In the weeks following being forced to choose between voicing support for my transgender child and leaving our church, I’ve been asked a few times why I’ve continued to attend non-affirming churches. I’ve supported the full inclusion and acceptance of LGBTQ people and relationships for some time now, but I have continually found myself in churches that are non-affirming. This seems strange to people – both those who are affirming and those who are not.
There are some simple reasons like knowing that some of the more progressive churches theologically tend to be places where an electric guitarist and synth player may have a tough time finding ways to use their musical gifts. There are family and friend ties to a number of churches that are not affirming that are difficult to sever. And there’s the simple fact that where I live, it’s not that easy to find affirming churches.
But beyond those more shallow reasons, I’d like to address some of the big reasons why I’ve stayed. Tomorrow I’ll share why I want my next church to be affirming.
I’ve stayed in non-affirming churches because:
- I want to be a visible source for those who are asking questions. There are a lot of people questioning what they have always been taught about the sinfulness of same-sex marriage. Simply by showing up week after week with the HRC sticker on our van lets people know that there is a different view out there and it’s okay to ask the questions. Even if it’s just to ask how I came to my view, I want to be available to those who are interested in exploring other views about this topic beyond what may be presented by the denomination or pastor of the church.
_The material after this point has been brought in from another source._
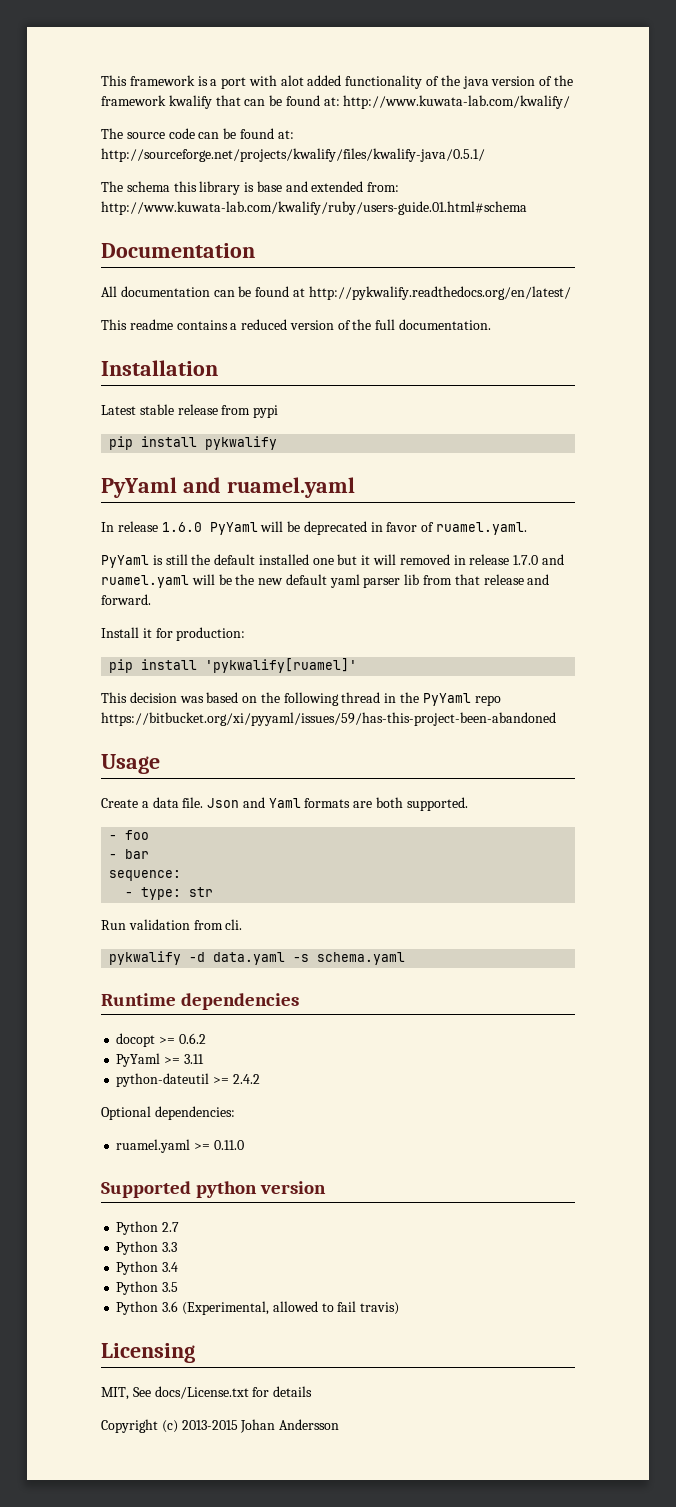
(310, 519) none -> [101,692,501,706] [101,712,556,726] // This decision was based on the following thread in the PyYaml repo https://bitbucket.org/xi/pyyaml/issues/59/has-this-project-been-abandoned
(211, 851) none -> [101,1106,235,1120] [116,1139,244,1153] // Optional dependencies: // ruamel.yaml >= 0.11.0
- I want to be a visible support for LGBTQ folks who are still in non-affirming churches. Almost every church has a gay kid or adult in attendance. Whether they are brought by parents, attending because of friends or family, because they like what the pastor has to say about other issues unrelated to the church’s view on LGBTQ people, or any number of other reasons, if you walk into a non-affirming church, there is probably someone who is a part of the LGBTQ community sitting nearby. I want people to know that they are accepted and loved just as they are by people in their congregation, no strings attached.
- I can draw comfort from the certainty of others. This one feels counterintuitive to me, but it’s still true. Certainty is not something that comes easy to me. I’m fine living in the tension of not-knowing most of the time. And while it is often infuriating to be around people who live with certainty, sometimes there is a comfort that can be taken from that. It reminds me that it’s okay to believe things passionately and to be vocal about them. As one who often struggles with sure footing, it can be good to be reminded that there are those who have found solid ground in the church.
- It’s easy to fall into a mind-set of “you’re with us or against us.” In this video by CGP Grey, he talks about how our emotions can be manipulated to believe things that are not true through anger, and that can be amplified when we associate primarily with people who are like us. I do believe there can be comfort found in finding like-minded people, it can easily become turn into a way to avoid recognizing the humanity of those who do not share our beliefs or world-view. In choosing to stay in non-affirming churches, I am reminded that we are all more than our views about whether or not gays should be allowed to marry.
Join me tomorrow when I explain why my next church will be an affirming one.
If you think people who are strongly attached to their beliefs will question you politely and with an open mind, you’re bound to be disappointed. Trust me, as one who left fundamentalism, my friends and family were not accepting or polite.
I can relate to this, albeit for different reasons. We attended a church for several months when we first moved because we knew the pastoring family via their extended family. We knew there were theological differences, but we craved a good community. We initially thought the church was still offering that to us, but as the months went by, it became clear that the pastor viewed our theological differences as something he needed to fix.
That said, we did make a good connection with some of the people there and were able to be a bit of a light for some who were finding that church to be a bit darker.
So, I recognize that hope that something good will come of staying in a church where there is disagreement on issues.
Where we are now, we know there are theological differences in some areas, but there is definitely affirmation in others. But the overall attitude of the church is about being authentic, being community (and not just within the membership of the church). Entirely different environment from the aforementioned one.